Sunday, August 16, 1987

MBB105 Helmet Display

This project was a helmet mounted display for the MBB105 helicopter.  The display had some HUD function but was also slaved to the under mounted gun.  As the pilot's head moves, so the gun under the helicopter moves with it, and the optical system identifies hard edges of vehicles and buildings for targeting. 

MBB Bo 105

We take this stuff for granted today but back then (the late 80s) this was cutting edge military technology.  Now, your cell phone camera identifies faces, even as your subjects move around. It's basically the same technology, in a phone!

My part in all of this was again, the analog interfaces for the display itself. In this case the analogue card was shrunk down into a module, that would be mounted to the board. This meant we used all new devices, a lot of surface mount which was very new technology at the time. It presented a whole set of new challenges and that's what made this project fun.

Monday, August 10, 1987

Tornado E-Scope

 The Panavia Tornado was the primary strike aircraft for the royal air force in the 80s.  GEC Marconi was tasked with providing an avionics upgrade package that included a partial redesign of the e-scope

Tornado 

The e-scope is the display for the terrain following radar.  This radar enables the tornado to follow the contour of the land at low level. 

My role in this as a design engineer was to put together part of the display interface. This was a much smaller project than the C17 project for instance. 

Thursday, August 14, 1986

F5 Interface Card

A number of the Northrop F5's were used for training in the USA and were due an avionics refit. As a part of that refit, an interface between a radar system and HUD needed to be created.

This was a simple interface card to connect the radar system to the HUD.  Essentially the radar system had an XY analog output, but the signals were of the wrong polarity.  So the interface card buffered the signals and then inverted them, and buffered them out to the HUD.

F5E Tiger II

The design was a quick and easy one, compared to some of the others.  

Wednesday, August 6, 1986

C17 Globemaster HUD

Much of my time at GEC Marconi Avionics was spent on the C17 Globemaster project.  GEC were putting together an avionics package including the Head Up Display (HUD).  HUD systems back then were usually comprised of two parts; the optics assembly, mounted in the pilot's field of view, and the computer system that drives the optics.

C17 Globemaster

I don't know what HUD technology looks like now but back then, HUDs were based on CRTs with vector scanning. This required analog connections to CRT/Optical module, usually X, Y & Z where X and Y are the left/Right and up/down signal controls and Z is on/off.  

My role in this project was to take the digital data from the frame buffers, and turn them into analog signals. The challenge here was this had to be 14 bit accurate over the MIL-STD temperate range of -55C to +125C.  That is a tremendous amount of thermal problems.

Everyone gets a HUD
Back in those days, surface mount technology was just beginning to be a main stream thing, and the issue when dealing with extended temperature ranges was the surface mount components popping off the boards when subject to temperature extremes.
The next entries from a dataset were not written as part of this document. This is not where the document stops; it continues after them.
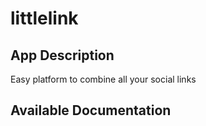 # littlelink

## App Description

Easy platform to combine all your social links

## Available Documentation

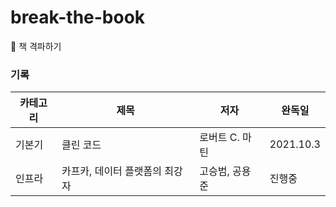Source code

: # break-the-book
📕 책 격파하기 

### 기록
| 카테고리 | 제목 | 저자 | 완독일 | 
| - | - | - | - |
| 기본기 | 클린 코드 | 로버트 C. 마틴 | 2021.10.3 |
| 인프라 | 카프카, 데이터 플랫폼의 최강자 | 고승범, 공용준 | 진행중 |
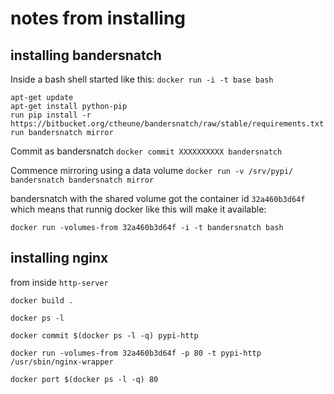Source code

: # notes from installing


## installing bandersnatch

Inside a bash shell started like this: `docker run -i -t base bash` 

    apt-get update
    apt-get install python-pip
    run pip install -r https://bitbucket.org/ctheune/bandersnatch/raw/stable/requirements.txt
    run bandersnatch mirror


Commit as bandersnatch `docker commit XXXXXXXXXX bandersnatch`

Commence mirroring using a data volume  `docker run -v /srv/pypi/ bandersnatch bandersnatch mirror`


bandersnatch with the shared volume got the container id  `32a460b3d64f` which means that runnig docker like this will make it available:

    docker run -volumes-from 32a460b3d64f -i -t bandersnatch bash



## installing nginx

from inside `http-server`

    docker build .
    
    docker ps -l
    
    docker commit $(docker ps -l -q) pypi-http
    
    docker run -volumes-from 32a460b3d64f -p 80 -t pypi-http /usr/sbin/nginx-wrapper
    
    docker port $(docker ps -l -q) 80

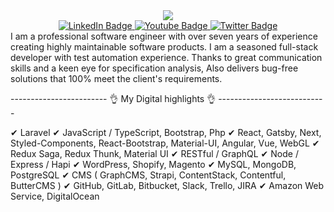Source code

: <div id="header" align="center">
  <img src="https://media.giphy.com/media/M9gbBd9nbDrOTu1Mqx/giphy.gif">
 </div>
 <div id="badges" align="center">
  <a href="https://www.linkedin.com/in/chao-wang-45197a1a4">
    <img src="https://img.shields.io/badge/LinkedIn-blue?style=for-the-badge&logo=linkedin&logoColor=white" alt="LinkedIn Badge"/>
  </a>
  <a href="your-youtube-URL">
    <img src="https://img.shields.io/badge/YouTube-red?style=for-the-badge&logo=youtube&logoColor=white" alt="Youtube Badge"/>
  </a>
  <a href="your-twitter-URL">
    <img src="https://img.shields.io/badge/Twitter-blue?style=for-the-badge&logo=twitter&logoColor=white" alt="Twitter Badge"/>
  </a>
</div>
I am a professional software engineer with over seven years of experience creating highly maintainable software products. I am a seasoned full-stack developer with test automation experience. Thanks to great communication skills and a keen eye for specification analysis, Also delivers bug-free solutions that 100% meet the client's requirements. 


 
------------------------   👌 My Digital highlights 👌  ---------------------------

✔ Laravel
✔ JavaScript / TypeScript, Bootstrap, Php
✔ React, Gatsby, Next, Styled-Components, React-Bootstrap, Material-UI, Angular, Vue, WebGL
✔ Redux Saga, Redux Thunk, Material UI
✔ RESTful / GraphQL
✔ Node / Express / Hapi
✔ WordPress, Shopify, Magento
✔ MySQL, MongoDB, PostgreSQL
✔ CMS ( GraphCMS, Strapi, ContentStack, Contentful, ButterCMS )
✔ GitHub, GitLab, Bitbucket, Slack, Trello, JIRA
✔ Amazon Web Service, DigitalOcean

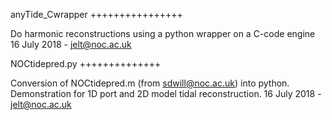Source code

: anyTide_Cwrapper
++++++++++++++++

Do harmonic reconstructions using a python wrapper on a C-code engine
16 July 2018 - jelt@noc.ac.uk

NOCtidepred.py
++++++++++++++

Conversion of NOCtidepred.m (from sdwill@noc.ac.uk) into python.
Demonstration for 1D port and 2D model tidal reconstruction.
16 July 2018 - jelt@noc.ac.uk

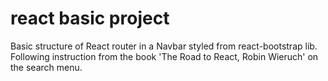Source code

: # react basic project
Basic structure of React router in a Navbar styled from react-bootstrap lib.
Following instruction from the book 'The Road to React, Robin Wieruch' on the search menu.

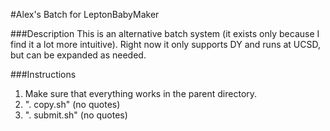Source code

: #Alex's Batch for LeptonBabyMaker 

###Description
This is an alternative batch system (it exists only because I find it a lot more intuitive).  Right now it only supports DY and runs at UCSD, but can be expanded as needed.  

###Instructions
  1. Make sure that everything works in the parent directory.
  2. ". copy.sh" (no quotes)
  3. ". submit.sh" (no quotes)
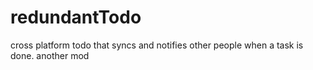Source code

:# redundantTodo
cross platform todo that syncs and notifies other people when a task is done.
another mod

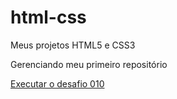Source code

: # html-css
 Meus projetos HTML5 e CSS3

Gerenciando meu primeiro repositório

 <a href="https://nina-d-menk.github.io/html-css/desafios/d010/android-pag">Executar o desafio 010</a>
The temperature and accuracy challenges were eventually overcome and as we can see, the Globemaster is  extensively used, 25 years after I worked on it.

Thursday, July 31, 1986

Abrams M1A1 Laser Rangefinder

Way back in the 80s I worked for GEC Marconi Avionics.  I have no idea why we were asked to do this but we had to design the laser rangefinder receiver for the Abrams tank. Of course in a company that does military work you never get to see the big picture.

Abrams A1M1 (pic from Popular Mechanics)

The design challenge was that the return signal from the laser was so faint that thermal noise in the circuit would swamp the signal.  The design solution was a discrete low noise transistor amplifier, mounted on a peltier cooler to reduce the thermal noise. The output signal was then pushed through a logarithmic amplifier to provide a meaningful signal for the targeting systems.

It was an interesting project and as a new engineer, I found it fascinating and exciting.